Lesetext
╔══

Vor kurzem mahnte eine Kinderärztin in einer Zeitung, Kleinkindern unter zwei Jahren ein Smartphone zur Beschäftigung zu überlassen. Ein digitales Gerät kann kein Ersatz für eine spielerische Beschäftigung mit dem Kleinkind sein. Die Realität ist in den Jungfamilien und im öffentlichen Raum eine andere. Welche Folgen dieser frühe Konsum von digitalen Medien für die Wahrnehmung der Realität und der sozialen Kommunikation in späteren Jahren einmal haben wird, bleibt offen. Ich bin froh darüber, dass in meiner Kindheit Bilderbücher, Märchenbücher und Kinderbücher die wichtigsten Quellen zur Beschäftigung und Unterhaltung waren.

Kartoffelbrei

früh:geburt

Zu den Auswirkungen des übermäßigen Internet- oder Handykonsum gibt es viele Studien, Zeitungsartikel und Bücher, unübersehbar. Was den Internet- und Handykonsum betrifft, befindet sich die Generation über sechzig in einer glücklichen Lage. Sie befindet sich in der Gnade der frühen Geburt.  In Zusammenhang mit den Kriegs Greul im Zweiten Weltkrieg spricht man von unserer Generation von der Gnade der späten Geburt. Durch die extensive Internet- und Handybenützung und damit folgende Entwicklungsschäden im Kindesalter oder digitales Suchtverhalten, haben die vor den siebziger Jahren Geborenen das Glück der frühen Geburt. Wir waren schon erwachsen und sind dem Überkonsum des Handy und Internet entgangen. In einer entscheidenden Entwicklungsphase, im Kleinkindalter, wurden wir noch nicht von einer digitalen Amme betreut.

Mit Autos zum Aufziehen, Teddybären, Holztraktor und Bilderbücher wurde versucht unsere Aufmerksamkeit und Stillverhalten zu erwirken. Ältere Geschwister haben Märchen vorgelesen. Zum Büldl schauen genügte ein alter Bauernkalender oder Reimmichlkalender vom verflossenen Jahr. Teilweise waren sie schon mit einem Bleistift oder Buntstiften vom älteren Bruder vollgekritzelt. Um einzelne Blätter zu zerreißen und später um einzelne Bilder herauszuschneiden waren sie immer noch zu gebrauchen.

╚══

Gezeigte Daten
╔══

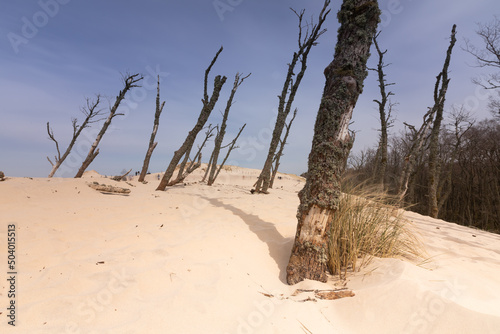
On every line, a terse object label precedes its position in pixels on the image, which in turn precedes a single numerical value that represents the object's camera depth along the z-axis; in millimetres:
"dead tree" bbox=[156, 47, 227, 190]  7793
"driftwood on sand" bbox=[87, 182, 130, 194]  6328
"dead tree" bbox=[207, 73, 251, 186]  11970
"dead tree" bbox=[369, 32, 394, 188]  9312
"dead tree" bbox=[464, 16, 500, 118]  9406
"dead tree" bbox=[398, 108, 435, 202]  6554
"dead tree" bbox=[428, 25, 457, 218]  8222
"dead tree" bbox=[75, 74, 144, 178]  11370
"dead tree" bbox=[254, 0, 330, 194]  8125
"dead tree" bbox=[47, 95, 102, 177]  13984
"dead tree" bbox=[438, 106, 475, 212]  12992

╚══

Arbeitsauftrag 1
Aus dem Text über Kindheit und digitale Medien ist der Abschnitt, der mit „Kartoffelbrei“ beginnt und mit „digitalen Amme betreut.“ endet, wortgetreu abzuschreiben.
Arbeitsauftrag 2
Der Text über Kindheit und digitale Medien ist im Anschluss an seinen letzten Satz fortzuführen.

Antwort 1
Kartoffelbrei

früh:geburt

Zu den Auswirkungen des übermäßigen Internet- oder Handykonsum gibt es viele Studien, Zeitungsartikel und Bücher, unübersehbar. Was den Internet- und Handykonsum betrifft, befindet sich die Generation über sechzig in einer glücklichen Lage. Sie befindet sich in der Gnade der frühen Geburt.  In Zusammenhang mit den Kriegs Greul im Zweiten Weltkrieg spricht man von unserer Generation von der Gnade der späten Geburt. Durch die extensive Internet- und Handybenützung und damit folgende Entwicklungsschäden im Kindesalter oder digitales Suchtverhalten, haben die vor den siebziger Jahren Geborenen das Glück der frühen Geburt. Wir waren schon erwachsen und sind dem Überkonsum des Handy und Internet entgangen. In einer entscheidenden Entwicklungsphase, im Kleinkindalter, wurden wir noch nicht von einer digitalen Amme betreut.

Antwort 2
Märchenkubus

irak:krieg

Die Fernsehnachrichten am Abend des 17. Januar 1991 kann ich vor meinen Augen abrufen. Ich hatte den Eindruck als würde am Bildschirm ein Computerspiel ablaufen. Es waren Nachtaufnahmen und in rascher Folge flogen am Himmel Geschosse auf Bagdad. Der Himmel war in ein grünliches Licht getaucht und helle Kugeln, wie bei einem Silvesterfeuerwerk. Man sah keine Menschen, auch keine Gebäude, es war ein Gefecht wie am Bildschirm eines Gameboys. Die Ansagen der Reporter verkündeten, nicht ohne Stolz, es würden nur militärische Einrichtungen, Kasernen und Waffen zerstört. So, als stünden diese im unbewohnten Gelände und man war begeistert von der Präzision der Raketen, welche sich neuerdings selbst das Ziel suchten. Ein Krieg der Waffensysteme zwischen dem Irak und der westlichen Allianz. Die Raketenangriffe dauerten Tage und nie ist ein Wort darüber gefallen, dass durch das permanente Bombardement auch Soldaten und Zivilisten betroffen sind. Der Krieg der Zukunft, wo es nur um die Zerstörung von gegnerischen Waffen und Infrastruktur geht, ein humaner Krieg. Es gab keine Berichte auf denen tote Soldaten oder Zivilisten gezeigt wurden.

Während des halbjährlichen Aufmarsches der westlichen Bündnispartner steigerte sich in mir die Ungewissheit. Zeitungen und Fernsehen, Journalisten und Kommentatoren spekulierten darüber, wie sich der Golfkrieg auf unsere Wirtschaft, auf die Versorgung mit Erdöl auswirken könnte. Zuoberst kam die Furcht, kann der Krieg auf Europa übergreifen? Liefern sich hier, in Mitteleuropa, die beiden großen Kontrahenten, USA und UDSSR einen Stellvertreterkrieg. So viele unsichere Faktoren und Optionen setzten mir zu, die Fernsehbilder vom Erstschlag lösten die Spannungen. Ein großes Risiko stellte das Verhalten von Israel dar. Da es Zielscheibe von Raketen aus dem Irak wurde stellte sich die Frage, wird sich Israel aus dem Kriegsgeschehen heraushalten?  Oder greift es zur mächtigsten Keule der Menschheit, zu seinen Atomwaffenarsenal. Im Inneren glaubte ich den Berichten der Journalisten nicht. Nach Wochen stellte sich heraus, dass so und so viele zivile Einrichtungen, Wohnhäuser, Schulen und Krankenhäuser zerstört wurden und in etwa dreißigtausend Menschen ihr Leben ließen.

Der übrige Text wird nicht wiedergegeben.